Data per certa la sconfitta, essa non poteva dunque che riguardare il
dissidio originario, la radice stessa del problema, vale a dire lo
scontro tra la vita e la morte. In tal caso le cose si complicavano
parecchio; non tanto per il fatto che il problema riguardava termini
ultimativi e di per se stessi inesorabili, quanto perché lo
spiritualismo simbolista lo spingeva a risolvere nella morte i
problemi della vita, ma la sua moderna coscienza della psiche lo
induceva a destinare alla vita gli enigmi della morte.

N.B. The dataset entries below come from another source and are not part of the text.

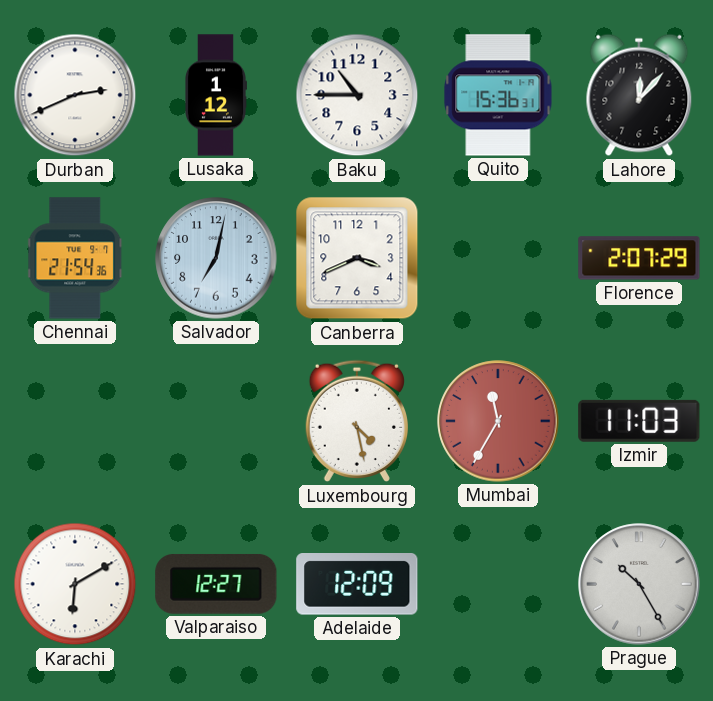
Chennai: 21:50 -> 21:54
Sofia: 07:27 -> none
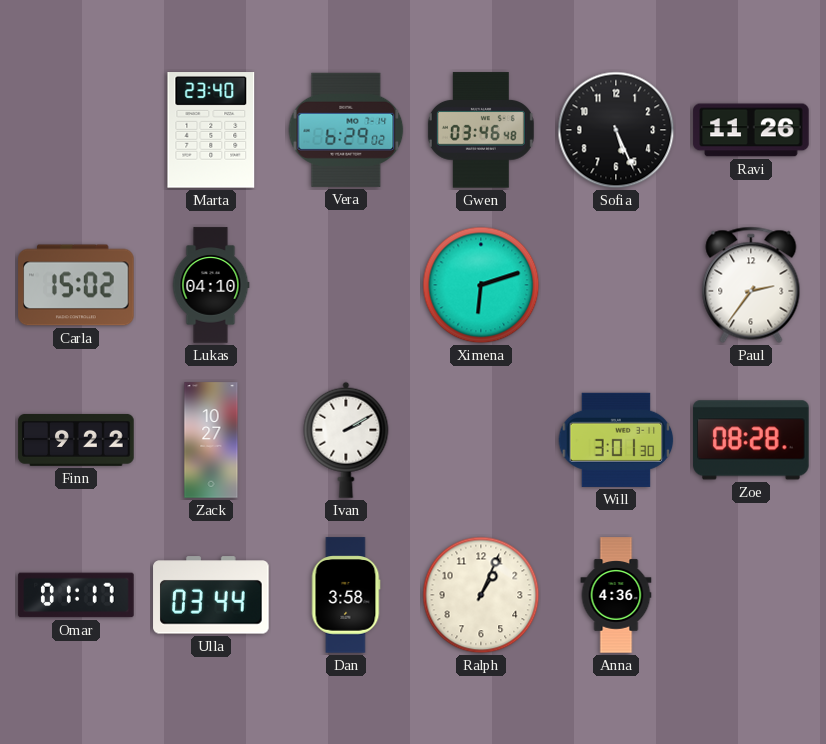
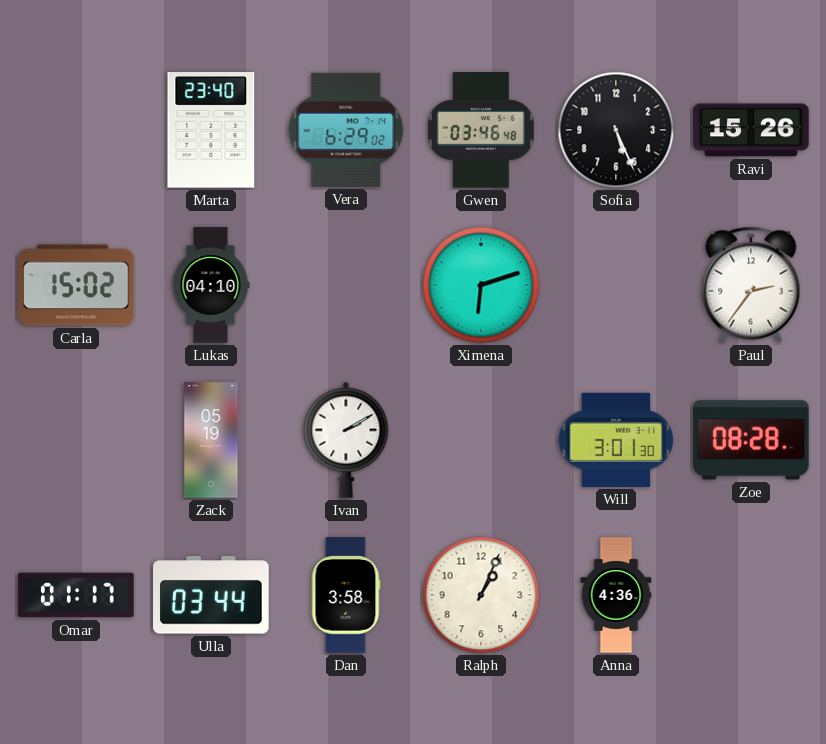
Ravi: 11:26 -> 15:26
Finn: 9:22 -> none
Zack: 10:27 -> 05:19
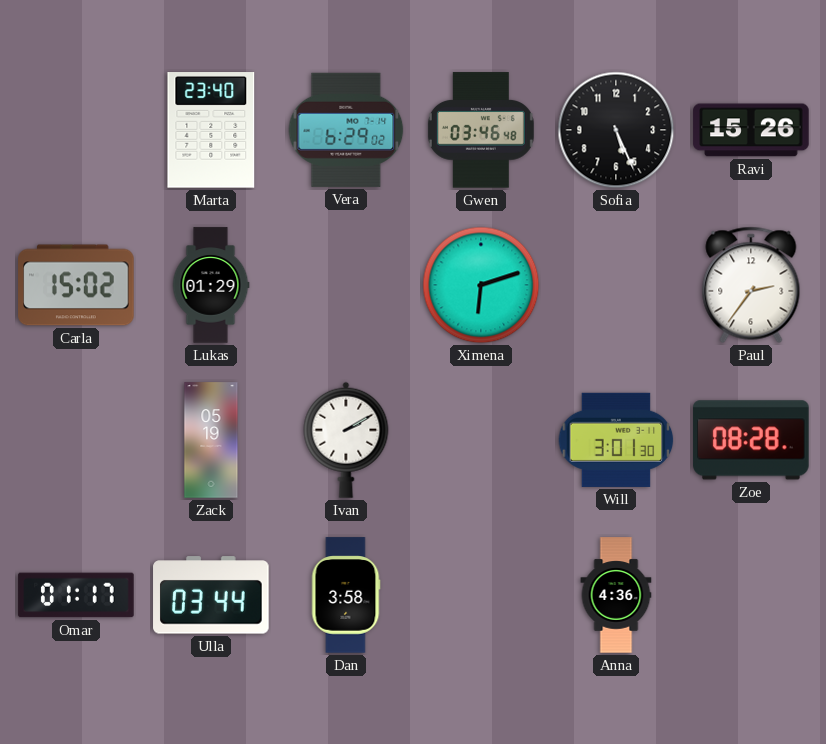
Lukas: 04:10 -> 01:29
Ralph: 1:04 -> none
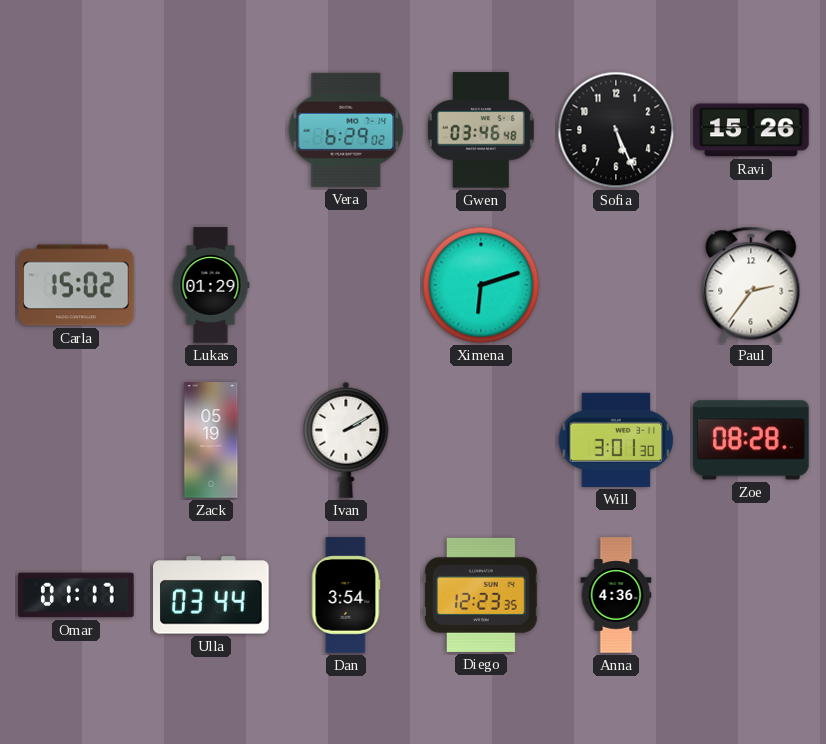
Marta: 23:40 -> none
Dan: 3:58 -> 3:54
Diego: none -> 12:23
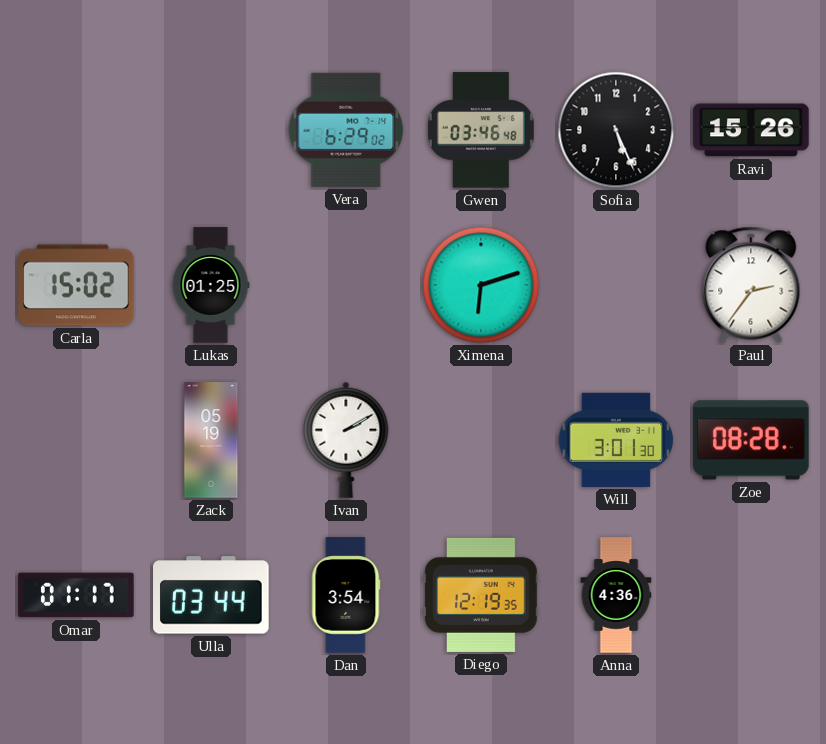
Lukas: 01:29 -> 01:25
Diego: 12:23 -> 12:19
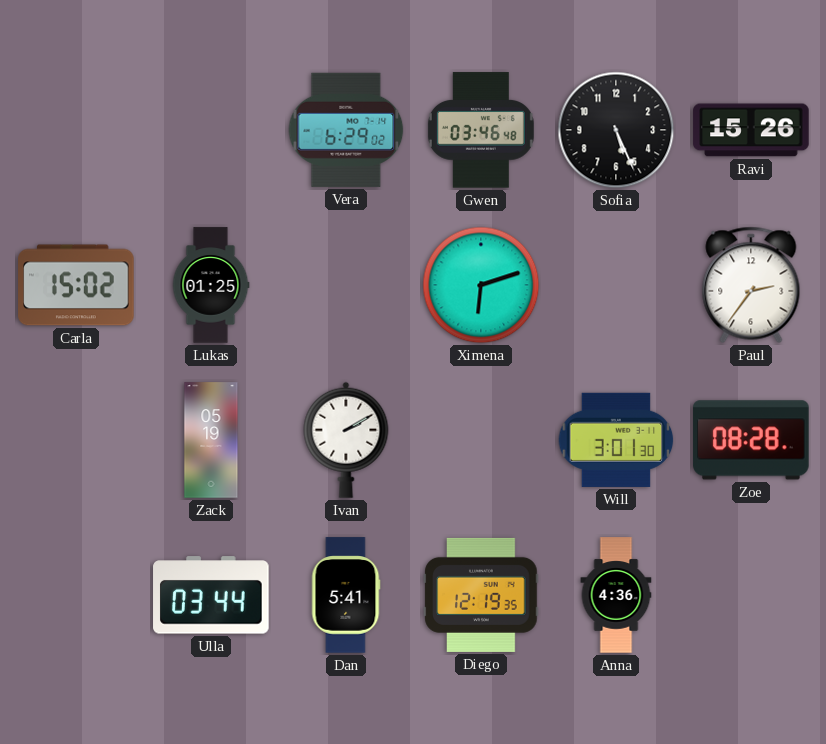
Omar: 01:17 -> none
Dan: 3:54 -> 5:41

Nel pensiero di Munch è solo attraverso la morte che la vita acquista
un senso. E' dunque da quell'emisfero che la vita dovrà essere
considerata, narrata, "significata". Tuttavia, spostato il
"luogo" d'osservazione, il contesto non si rasserena, ma si
complica in proporzione geometrica: vale a dire che tutta
l'enigmaticità della morte si riversa sulla vita; che l'allucinazione
del mistero e la consapevolezza dell'assurdo s'inseriscono nel vivere
quotidiano; che la dialettica tra la pulsione di vita e la pulsione di
morte scuote dalle fondamenta l'equilibrio dell'essere.
Non è un caso che proprio Boeklin rappresenti un riferimento
ineludibile nell'apprendistato culturale di Munch: Boklin e
naturalmente quell'isola dei morti e quel navigare tra cielo e terra,
quel trasalire dei sensi attraverso il turbamento dell'animo.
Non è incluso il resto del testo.